- [Text section]

Demystifying Python Metaclasses

Eric Wills (University of Oregon/Vizme)
Python
Location: D135
Average rating: ***..
(3.50, 6 ratings)

Python metaclasses, which function as dynamic class generators or colloquially as class factories, provide a level of aspect-oriented programming to the Python language by allowing for class and instance construction to cut across multiple abstractions within a code base. Metaclasses also serve more traditional object-oriented interests in Python by exposing functionality for convenient class decoration types of operations without having rely on inheritance or extensive explicit decoration.

At Vizme, we use metaclasses for both class definition as part of clean object-oriented implementations, but also more interestingly as aspect-oriented factories for allowing classes in our codebase to serve multiple interests and use cases depending on the environment and settings of hosting processes; a technique that is also being used in frameworks like Django and Pyramid that have similar needs. The most interesting example of which is Vizme’s use of metaclasses to make our SQLAlchemy Object Relational Models (ORMs) function on a multi-server, sharded and replicated database cloud. With metaclasses we serve multiple interests, e.g. slaves, masters, web accessed entry points, and internal server spawned processes, all with a single class hierarchy by defining custom metaclasses that generate classes dynamically to suit these various constraints.

- [Supplied information]
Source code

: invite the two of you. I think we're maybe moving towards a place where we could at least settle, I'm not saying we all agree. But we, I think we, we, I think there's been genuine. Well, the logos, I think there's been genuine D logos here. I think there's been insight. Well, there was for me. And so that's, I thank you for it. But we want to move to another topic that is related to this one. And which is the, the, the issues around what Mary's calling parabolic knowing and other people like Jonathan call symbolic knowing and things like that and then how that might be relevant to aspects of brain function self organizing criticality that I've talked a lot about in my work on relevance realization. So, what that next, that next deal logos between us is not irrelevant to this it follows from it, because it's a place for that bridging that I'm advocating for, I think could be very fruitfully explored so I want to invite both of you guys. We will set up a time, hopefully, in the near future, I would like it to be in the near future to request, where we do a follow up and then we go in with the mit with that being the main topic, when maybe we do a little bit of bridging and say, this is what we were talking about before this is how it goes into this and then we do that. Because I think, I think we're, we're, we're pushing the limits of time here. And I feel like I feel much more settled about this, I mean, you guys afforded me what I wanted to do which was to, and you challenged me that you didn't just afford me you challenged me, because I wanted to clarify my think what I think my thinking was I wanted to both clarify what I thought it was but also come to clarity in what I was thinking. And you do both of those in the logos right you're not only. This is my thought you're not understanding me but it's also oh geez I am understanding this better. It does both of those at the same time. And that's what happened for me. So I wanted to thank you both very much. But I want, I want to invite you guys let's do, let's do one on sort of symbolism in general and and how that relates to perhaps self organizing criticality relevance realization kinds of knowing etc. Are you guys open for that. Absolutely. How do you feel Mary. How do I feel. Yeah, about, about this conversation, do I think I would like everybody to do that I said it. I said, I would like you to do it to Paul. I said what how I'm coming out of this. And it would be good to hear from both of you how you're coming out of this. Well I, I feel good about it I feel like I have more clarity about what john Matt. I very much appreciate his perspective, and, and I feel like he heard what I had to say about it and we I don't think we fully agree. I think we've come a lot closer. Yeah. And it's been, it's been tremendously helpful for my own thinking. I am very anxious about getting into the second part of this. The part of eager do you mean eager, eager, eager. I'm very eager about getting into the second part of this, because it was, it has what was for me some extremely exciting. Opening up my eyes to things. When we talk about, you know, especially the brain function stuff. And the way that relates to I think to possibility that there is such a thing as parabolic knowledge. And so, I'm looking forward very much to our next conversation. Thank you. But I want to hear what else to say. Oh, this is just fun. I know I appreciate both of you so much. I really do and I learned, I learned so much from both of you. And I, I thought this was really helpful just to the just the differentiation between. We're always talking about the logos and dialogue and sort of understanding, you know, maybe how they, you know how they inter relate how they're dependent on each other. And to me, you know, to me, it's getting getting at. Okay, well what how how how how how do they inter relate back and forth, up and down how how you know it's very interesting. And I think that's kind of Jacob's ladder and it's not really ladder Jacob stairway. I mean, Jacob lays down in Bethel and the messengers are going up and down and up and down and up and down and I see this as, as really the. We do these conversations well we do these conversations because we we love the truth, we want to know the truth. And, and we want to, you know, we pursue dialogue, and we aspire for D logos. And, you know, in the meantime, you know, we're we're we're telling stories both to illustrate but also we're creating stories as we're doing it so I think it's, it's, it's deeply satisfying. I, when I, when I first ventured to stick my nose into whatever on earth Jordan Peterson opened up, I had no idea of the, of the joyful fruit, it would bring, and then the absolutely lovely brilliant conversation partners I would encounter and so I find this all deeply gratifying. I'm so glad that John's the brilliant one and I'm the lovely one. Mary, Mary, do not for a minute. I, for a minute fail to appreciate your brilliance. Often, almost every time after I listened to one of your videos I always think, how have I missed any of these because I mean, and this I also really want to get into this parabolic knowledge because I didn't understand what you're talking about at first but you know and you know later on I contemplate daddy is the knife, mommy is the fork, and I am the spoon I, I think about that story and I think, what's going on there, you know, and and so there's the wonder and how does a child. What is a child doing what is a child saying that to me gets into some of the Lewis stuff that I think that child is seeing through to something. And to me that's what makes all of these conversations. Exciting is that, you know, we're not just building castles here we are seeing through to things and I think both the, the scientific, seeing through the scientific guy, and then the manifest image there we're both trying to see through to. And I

- [What to do]
- a) Answer these from the Python metaclasses text, not the data:
(i) What location is listed for the talk?
(ii) How many ratings make up the 3.50 average?
(iii) Which two frameworks are said to use the same technique as Vizme?
- b) Please pick up the Python metaclasses text after its final sentence and write what comes next.

- [Set of answers]
- a)
(i) D135
(ii) 6
(iii) Django and Pyramid

- b)
This session will introduce metaclasses and the concepts necessary to use them. We will then attempt to remove some of the uncertainty in metaclass implementations through discussion of good and bad uses for metaclasses. Finally, we’ll explore at a high level actual implementations of metaclasses as they are used within the Vizme code base.

Photo of Eric Wills

Eric Wills

University of Oregon/Vizme

Eric D. Wills is an Instructor in the department of Computer and Information Science (CIS) at the University of Oregon and Director of R%D at Vizme. He received his Ph.D. in CIS from the University of Oregon in 2008. His teaching and research interests include 3D graphics and animation, computer architecture, and distributed server-side computing.